• **PROBLEM TO SOLVE**
Update the data below by changing every "common name" to "vernacular name". Keep everything else the same.

╭─ RECORDS SUPPLIED

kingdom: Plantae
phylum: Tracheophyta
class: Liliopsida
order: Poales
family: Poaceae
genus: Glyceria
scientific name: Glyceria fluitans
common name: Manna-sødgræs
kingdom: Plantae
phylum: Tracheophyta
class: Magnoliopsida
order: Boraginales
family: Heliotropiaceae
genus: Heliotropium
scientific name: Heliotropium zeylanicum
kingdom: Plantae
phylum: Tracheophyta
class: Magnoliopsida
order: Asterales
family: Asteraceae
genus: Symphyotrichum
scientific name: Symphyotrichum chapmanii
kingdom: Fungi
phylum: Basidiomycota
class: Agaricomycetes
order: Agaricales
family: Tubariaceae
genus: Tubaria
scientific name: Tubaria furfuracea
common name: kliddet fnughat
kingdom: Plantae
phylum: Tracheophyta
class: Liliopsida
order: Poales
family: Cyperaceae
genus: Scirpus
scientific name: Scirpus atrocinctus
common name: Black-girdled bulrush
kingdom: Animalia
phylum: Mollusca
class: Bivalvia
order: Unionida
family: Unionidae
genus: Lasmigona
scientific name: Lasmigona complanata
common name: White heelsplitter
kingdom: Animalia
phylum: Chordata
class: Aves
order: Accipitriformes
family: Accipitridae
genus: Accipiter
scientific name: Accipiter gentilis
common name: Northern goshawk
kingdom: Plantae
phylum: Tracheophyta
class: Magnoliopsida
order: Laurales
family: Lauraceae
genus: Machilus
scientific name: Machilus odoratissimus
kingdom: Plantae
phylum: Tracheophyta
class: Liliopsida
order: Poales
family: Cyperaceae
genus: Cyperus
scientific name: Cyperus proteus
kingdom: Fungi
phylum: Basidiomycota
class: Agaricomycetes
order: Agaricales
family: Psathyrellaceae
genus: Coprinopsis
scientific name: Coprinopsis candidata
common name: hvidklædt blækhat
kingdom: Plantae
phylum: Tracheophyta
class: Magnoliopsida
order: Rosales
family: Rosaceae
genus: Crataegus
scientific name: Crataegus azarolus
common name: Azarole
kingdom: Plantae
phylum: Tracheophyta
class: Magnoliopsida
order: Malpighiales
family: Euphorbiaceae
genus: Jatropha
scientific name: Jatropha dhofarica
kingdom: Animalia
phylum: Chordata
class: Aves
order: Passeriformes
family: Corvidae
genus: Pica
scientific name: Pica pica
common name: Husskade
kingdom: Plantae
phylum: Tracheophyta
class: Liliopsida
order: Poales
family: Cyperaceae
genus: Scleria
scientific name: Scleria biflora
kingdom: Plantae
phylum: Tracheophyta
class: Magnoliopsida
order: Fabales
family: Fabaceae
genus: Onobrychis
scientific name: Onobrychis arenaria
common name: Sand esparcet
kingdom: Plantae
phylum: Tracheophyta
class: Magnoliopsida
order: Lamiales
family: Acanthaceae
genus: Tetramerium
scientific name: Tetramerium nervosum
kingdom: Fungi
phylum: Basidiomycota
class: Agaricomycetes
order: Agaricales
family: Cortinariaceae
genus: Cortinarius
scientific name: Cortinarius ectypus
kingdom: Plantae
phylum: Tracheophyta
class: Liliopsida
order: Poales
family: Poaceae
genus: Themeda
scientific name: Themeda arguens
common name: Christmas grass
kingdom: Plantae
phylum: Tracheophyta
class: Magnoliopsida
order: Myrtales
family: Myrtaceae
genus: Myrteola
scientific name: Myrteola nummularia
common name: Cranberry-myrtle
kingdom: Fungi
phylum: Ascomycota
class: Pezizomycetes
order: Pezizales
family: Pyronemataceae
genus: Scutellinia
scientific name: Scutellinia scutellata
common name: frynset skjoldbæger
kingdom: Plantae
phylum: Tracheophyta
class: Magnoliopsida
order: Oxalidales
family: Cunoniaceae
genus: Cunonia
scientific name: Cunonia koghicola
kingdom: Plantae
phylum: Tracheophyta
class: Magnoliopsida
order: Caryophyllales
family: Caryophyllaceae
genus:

╰─

• **WRITTEN REPLY**
kingdom: Plantae
phylum: Tracheophyta
class: Liliopsida
order: Poales
family: Poaceae
genus: Glyceria
scientific name: Glyceria fluitans
vernacular name: Manna-sødgræs
kingdom: Plantae
phylum: Tracheophyta
class: Magnoliopsida
order: Boraginales
family: Heliotropiaceae
genus: Heliotropium
scientific name: Heliotropium zeylanicum
kingdom: Plantae
phylum: Tracheophyta
class: Magnoliopsida
order: Asterales
family: Asteraceae
genus: Symphyotrichum
scientific name: Symphyotrichum chapmanii
kingdom: Fungi
phylum: Basidiomycota
class: Agaricomycetes
order: Agaricales
family: Tubariaceae
genus: Tubaria
scientific name: Tubaria furfuracea
vernacular name: kliddet fnughat
kingdom: Plantae
phylum: Tracheophyta
class: Liliopsida
order: Poales
family: Cyperaceae
genus: Scirpus
scientific name: Scirpus atrocinctus
vernacular name: Black-girdled bulrush
kingdom: Animalia
phylum: Mollusca
class: Bivalvia
order: Unionida
family: Unionidae
genus: Lasmigona
scientific name: Lasmigona complanata
vernacular name: White heelsplitter
kingdom: Animalia
phylum: Chordata
class: Aves
order: Accipitriformes
family: Accipitridae
genus: Accipiter
scientific name: Accipiter gentilis
vernacular name: Northern goshawk
kingdom: Plantae
phylum: Tracheophyta
class: Magnoliopsida
order: Laurales
family: Lauraceae
genus: Machilus
scientific name: Machilus odoratissimus
kingdom: Plantae
phylum: Tracheophyta
class: Liliopsida
order: Poales
family: Cyperaceae
genus: Cyperus
scientific name: Cyperus proteus
kingdom: Fungi
phylum: Basidiomycota
class: Agaricomycetes
order: Agaricales
family: Psathyrellaceae
genus: Coprinopsis
scientific name: Coprinopsis candidata
vernacular name: hvidklædt blækhat
kingdom: Plantae
phylum: Tracheophyta
class: Magnoliopsida
order: Rosales
family: Rosaceae
genus: Crataegus
scientific name: Crataegus azarolus
vernacular name: Azarole
kingdom: Plantae
phylum: Tracheophyta
class: Magnoliopsida
order: Malpighiales
family: Euphorbiaceae
genus: Jatropha
scientific name: Jatropha dhofarica
kingdom: Animalia
phylum: Chordata
class: Aves
order: Passeriformes
family: Corvidae
genus: Pica
scientific name: Pica pica
vernacular name: Husskade
kingdom: Plantae
phylum: Tracheophyta
class: Liliopsida
order: Poales
family: Cyperaceae
genus: Scleria
scientific name: Scleria biflora
kingdom: Plantae
phylum: Tracheophyta
class: Magnoliopsida
order: Fabales
family: Fabaceae
genus: Onobrychis
scientific name: Onobrychis arenaria
vernacular name: Sand esparcet
kingdom: Plantae
phylum: Tracheophyta
class: Magnoliopsida
order: Lamiales
family: Acanthaceae
genus: Tetramerium
scientific name: Tetramerium nervosum
kingdom: Fungi
phylum: Basidiomycota
class: Agaricomycetes
order: Agaricales
family: Cortinariaceae
genus: Cortinarius
scientific name: Cortinarius ectypus
kingdom: Plantae
phylum: Tracheophyta
class: Liliopsida
order: Poales
family: Poaceae
genus: Themeda
scientific name: Themeda arguens
vernacular name: Christmas grass
kingdom: Plantae
phylum: Tracheophyta
class: Magnoliopsida
order: Myrtales
family: Myrtaceae
genus: Myrteola
scientific name: Myrteola nummularia
vernacular name: Cranberry-myrtle
kingdom: Fungi
phylum: Ascomycota
class: Pezizomycetes
order: Pezizales
family: Pyronemataceae
genus: Scutellinia
scientific name: Scutellinia scutellata
vernacular name: frynset skjoldbæger
kingdom: Plantae
phylum: Tracheophyta
class: Magnoliopsida
order: Oxalidales
family: Cunoniaceae
genus: Cunonia
scientific name: Cunonia koghicola
kingdom: Plantae
phylum: Tracheophyta
class: Magnoliopsida
order: Caryophyllales
family: Caryophyllaceae
genus:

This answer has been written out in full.